The government said it would shed 2,000 jobs on Olympic's payroll on a voluntary basis and over a five-year period. OA's employees' union, however, rushed to declare that it would not accept any modifications to existing labour agreements. Employees already held warning work stoppages.
Observers doubt whether Olympic could survive a large-scale strike prompted by a government attempt to put employee contract terms on a new footing.
Old Olympic ripe for sell off
OA's accumulated debt, estimated at 150 million euros, will be passed over to a separate, loss-making part of Olympic. It is to include all the group's remaining assets, namely catering, handling and technical services.
Part of the money to keep New Olympic afloat will come from a bit-by-bit sell off of these assets within a two-year period.
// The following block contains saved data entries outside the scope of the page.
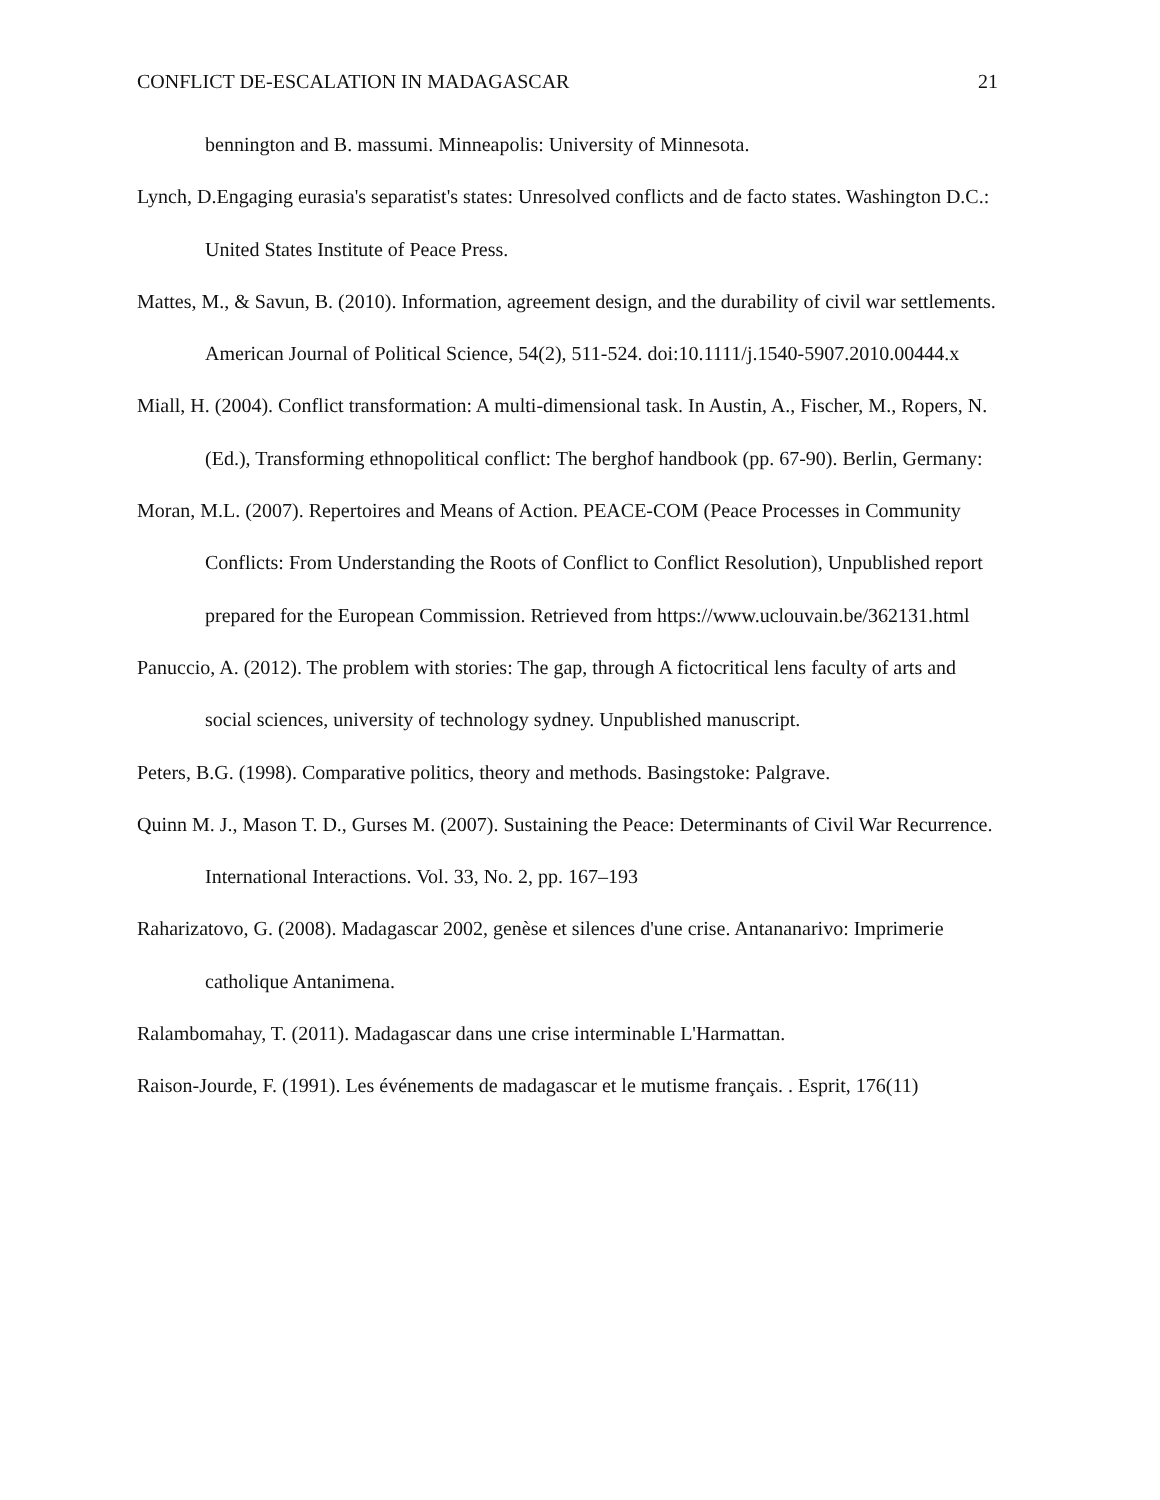CONFLICT DE-ESCALATION IN MADAGASCAR 21
bennington and B. massumi. Minneapolis: University of Minnesota.
Lynch, D.Engaging eurasia's separatist's states: Unresolved conflicts and de facto states. Washington D.C.: United States Institute of Peace Press.
Mattes, M., & Savun, B. (2010). Information, agreement design, and the durability of civil war settlements. American Journal of Political Science, 54(2), 511-524. doi:10.1111/j.1540-5907.2010.00444.x
Miall, H. (2004). Conflict transformation: A multi-dimensional task. In Austin, A., Fischer, M., Ropers, N. (Ed.), Transforming ethnopolitical conflict: The berghof handbook (pp. 67-90). Berlin, Germany:
Moran, M.L. (2007). Repertoires and Means of Action. PEACE-COM (Peace Processes in Community Conflicts: From Understanding the Roots of Conflict to Conflict Resolution), Unpublished report prepared for the European Commission. Retrieved from https://www.uclouvain.be/362131.html
Panuccio, A. (2012). The problem with stories: The gap, through A fictocritical lens faculty of arts and social sciences, university of technology sydney. Unpublished manuscript.
Peters, B.G. (1998). Comparative politics, theory and methods. Basingstoke: Palgrave.
Quinn M. J., Mason T. D., Gurses M. (2007). Sustaining the Peace: Determinants of Civil War Recurrence. International Interactions. Vol. 33, No. 2, pp. 167–193
Raharizatovo, G. (2008). Madagascar 2002, genèse et silences d'une crise. Antananarivo: Imprimerie catholique Antanimena.
Ralambomahay, T. (2011). Madagascar dans une crise interminable L'Harmattan.
Raison-Jourde, F. (1991). Les événements de madagascar et le mutisme français. . Esprit, 176(11)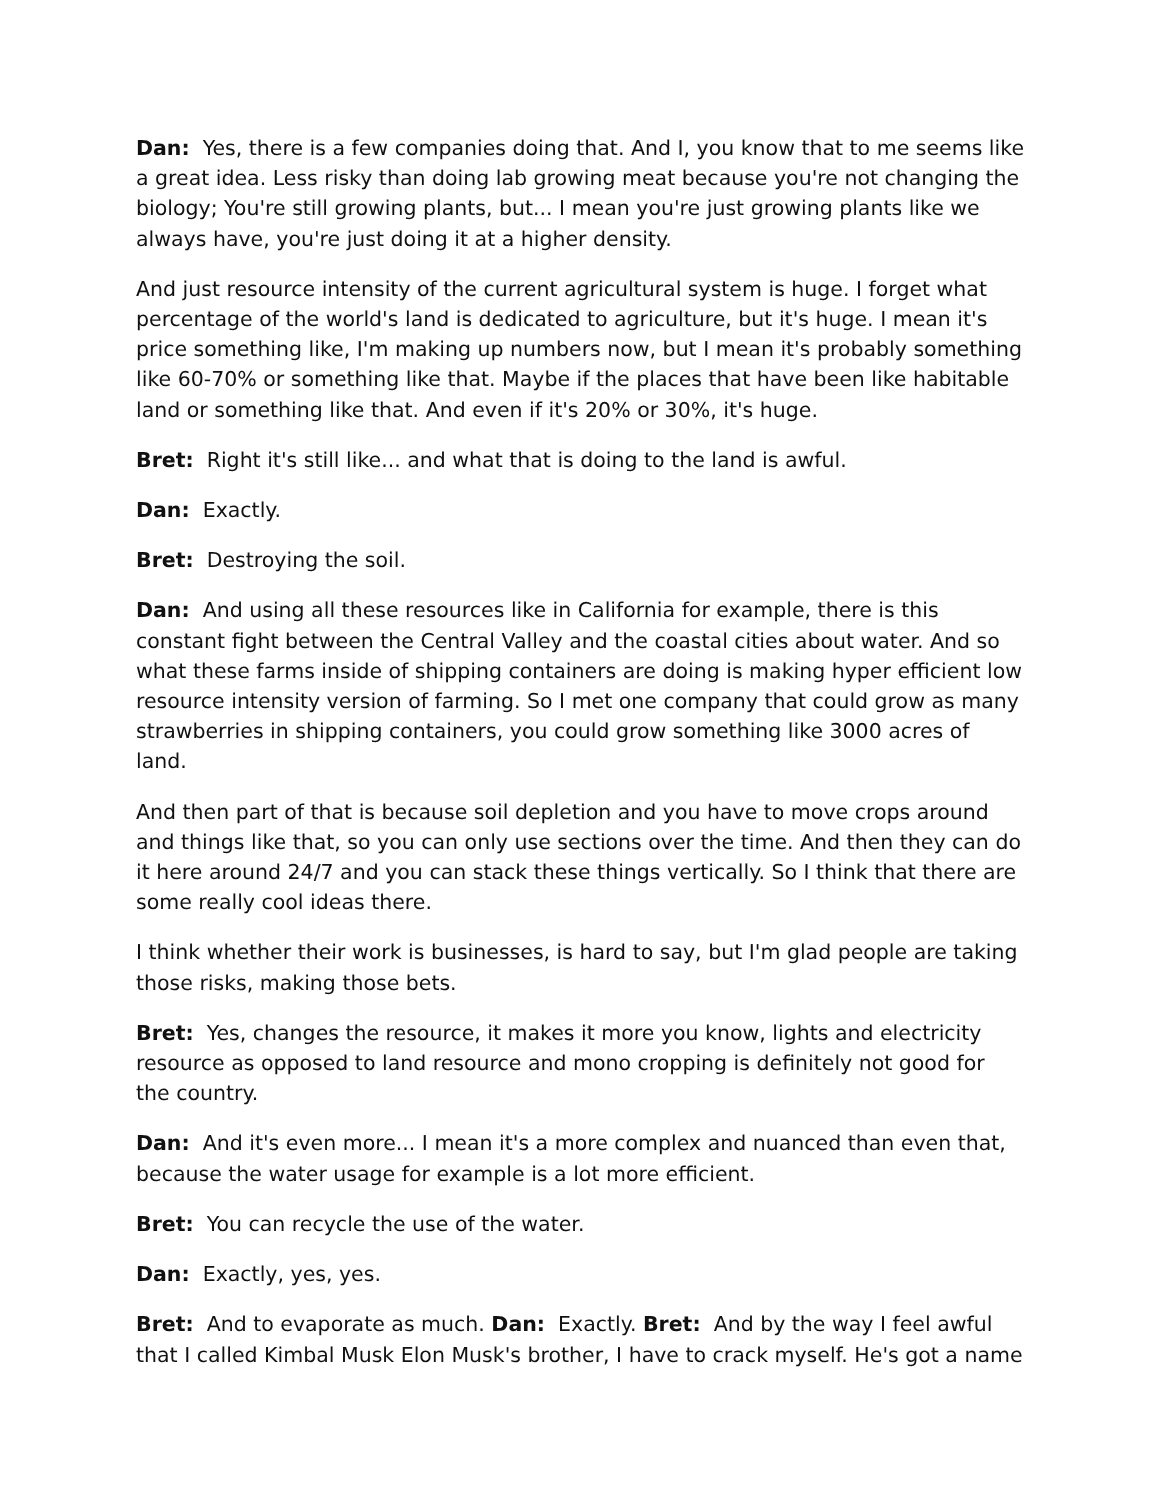Dan: Yes, there is a few companies doing that. And I, you know that to me seems like a great idea. Less risky than doing lab growing meat because you're not changing the biology; You're still growing plants, but... I mean you're just growing plants like we always have, you're just doing it at a higher density.
And just resource intensity of the current agricultural system is huge. I forget what percentage of the world's land is dedicated to agriculture, but it's huge. I mean it's price something like, I'm making up numbers now, but I mean it's probably something like 60-70% or something like that. Maybe if the places that have been like habitable land or something like that. And even if it's 20% or 30%, it's huge.
Bret: Right it's still like... and what that is doing to the land is awful.
Dan: Exactly.
Bret: Destroying the soil.
Dan: And using all these resources like in California for example, there is this constant fight between the Central Valley and the coastal cities about water. And so what these farms inside of shipping containers are doing is making hyper efficient low resource intensity version of farming. So I met one company that could grow as many strawberries in shipping containers, you could grow something like 3000 acres of land.
And then part of that is because soil depletion and you have to move crops around and things like that, so you can only use sections over the time. And then they can do it here around 24/7 and you can stack these things vertically. So I think that there are some really cool ideas there.
I think whether their work is businesses, is hard to say, but I'm glad people are taking those risks, making those bets.
Bret: Yes, changes the resource, it makes it more you know, lights and electricity resource as opposed to land resource and mono cropping is definitely not good for the country.
Dan: And it's even more... I mean it's a more complex and nuanced than even that, because the water usage for example is a lot more efficient.
Bret: You can recycle the use of the water.
Dan: Exactly, yes, yes.
Bret: And to evaporate as much. Dan: Exactly. Bret: And by the way I feel awful that I called Kimbal Musk Elon Musk's brother, I have to crack myself. He's got a name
Olympic Catering owns a lucrative franchise for the 2004 Olympic Games but is currently running at a loss. OA's aircraft maintenance operation is also known to be of a high quality but Olympic employees say it is seriously understaffed.
Will the Commission play along?
"There is no objection of the Commission per se when companies are split into one debt-free and one debt-laden part," Gilles Gandelet, a deputy to European Transport Commissioner Loyola de Palacio, told the Athens News. "Of course, one should examine whether the way this is being done does not fall foul of European Union rules on fair competition," he cautioned.
Gandelet refused to comment on reports in the Greek media that a European Commission delegation, prompted by complaints filed by OA rivals, will arrive in Athens on February 27 to examine whether the Greek government unlawfully subsidised Olympic Airways.
In the 1990s, the Commission twice approved the granting of subsidies to Olympic Airways, but it attached several strings to the hand-outs. Both times, however, the Commission later found that the Greek government had flouted the rules.